Friday, August 28, 2009

Quest Points

There are 3 things I consider to be core to the Dungeoneer experience: Peril, Glory, and Quests. As long as we can maintain these in the RPG in their purest form, then we will have succeeded.

Assigning quests in the RPG isn't a matter of dealing out quest cards randomly. Players must earn quests through roleplaying. They must talk to the tavern owner and discover that his daughter is missing in order to trigger the Maiden in Distress quest. Then players will have to follow clues to find out where she was taken to and how to get there. Then they must deal with all the obstacles in the way, and finally with the difficult head-strong maiden herself (or however the Dungeonlord chooses to roleplay her).

Maintaining the quest reward system, but expanding it into adventuring party game play was a challenge. If each hero had individual quests and was the only one to benefit upon its completion it is unfair to the whole party, because everyone helps in some manner or other complete each quest. Yet because the typical reward of a quest is "gain 1 level", and if the whole party got that with each quest, the game quickly becomes broken.

We wanted to avoid a solution that would complicate the game, or require some complex formula such as "each hero gets 1/4 of a level" or something like that. A formula of sorts was unavoidable, but we needed one that was simple, intuitive, and worked with the spirit of the game. So the QP (quest points) system was born.

Quest Points:
  • Each completed quest is worth 1 QP (epic quests are worth 2 QP, and legendary quests are worth 3 QP each).
  • The entire party gets the QP for each completed quest, regardless of who does the finishing move that actually completes the quest.
  • To gain a level requires a number of quest points equal to that level. For example to go from 1st to 2nd level requires 2 QP. To go from 5th level to 6th level requires 6 QP.
This ends up feeling very much like an abbreviated XP (Experience Point) system from classic fantasy RPG's. But instead of the XP primarily coming from killing stuff and taking its loot, the reward comes from accomplishing many other meaningful things in the game world.

This reward system assumes that each player worked together to get to the place where the quest could be completed. Everyone participates and is rewarded.

Tuesday, August 25, 2009

Warrior

You are a combat specialist. With weapon in hand you are a terrible force of nature cutting through opponents like a farmer harvesting wheat.

You show great vigor, courage, and competence in battle. You are the first line of defense in your party. You can deal out immense damage and absorb wounds that would kill an ordinary man. You protect the weaker members of the party, giving wizards time to cast their spells, afford paladins enough time to call on their gods, and provide cover for the scouts to do their handiwork.
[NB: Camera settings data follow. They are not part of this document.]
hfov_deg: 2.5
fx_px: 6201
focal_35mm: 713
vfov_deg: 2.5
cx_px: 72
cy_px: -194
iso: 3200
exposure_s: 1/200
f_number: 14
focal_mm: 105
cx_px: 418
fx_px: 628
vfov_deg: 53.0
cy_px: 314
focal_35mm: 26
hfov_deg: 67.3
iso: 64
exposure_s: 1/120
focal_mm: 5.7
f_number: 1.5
While your melee aptitude is second to none, you are inexperienced in the forces of magic and have the least magic ability of all classes. But you more than make up for this lack of mystical knowledge with your powerful sword arm and raging bloodlust. As you gain experience the other party members will learn powerful spells and gain various strange special abilities, but you will only get better at fighting. You will deal more damage, aim more accurately, and hit more foes than anyone else.Melee aptitude: pay any # of Glory, add this # to your next Melee attack.
Rapid strike: on a Melee hit you inflict 2 wounds, and hit in the case of a tie.
War cry: you and your allies gain +2 Melee for the duration of this encounter. This ability may be used once per encounter and uses 1 Melee attack.
Stronghold: you establish a stronghold to begin ruling your kingdom from, gathering peasants and warriors to your banner.
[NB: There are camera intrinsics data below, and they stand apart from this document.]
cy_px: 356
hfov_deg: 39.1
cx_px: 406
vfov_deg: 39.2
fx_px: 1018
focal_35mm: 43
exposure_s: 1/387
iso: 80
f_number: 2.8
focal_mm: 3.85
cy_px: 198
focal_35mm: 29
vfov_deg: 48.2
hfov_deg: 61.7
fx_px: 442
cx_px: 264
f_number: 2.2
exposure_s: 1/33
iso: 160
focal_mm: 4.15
Hope this provides some idea of what a character class write up will look like in the Dungeoneer RPG. Wonder if anyone can guess what the mysterious acronyms QP is?

I know it must seem like I've abandoned this project, but I assure you it is still in development. There have been some major impediments I'll write about some day.

Friday, August 7, 2009

Tomb of the Lich Lord reprint

Atlas Games has reported that they've reprinted Tomb of the Lich Lord and it will be in stores soon. This item has been unavailable for some time now and I'm glad to see it back in stock because it is as close to a "base set" as Dungeoneer has. Though all Dungeoneer sets can be played alone or combined with other sets.

So don't pay any more for it then retail price. (Unless of course you want to support this site and get a signed copy along with original art)

I don't think any changes have been made to the cards, but it is likely to have the latest rules in it (v2.3).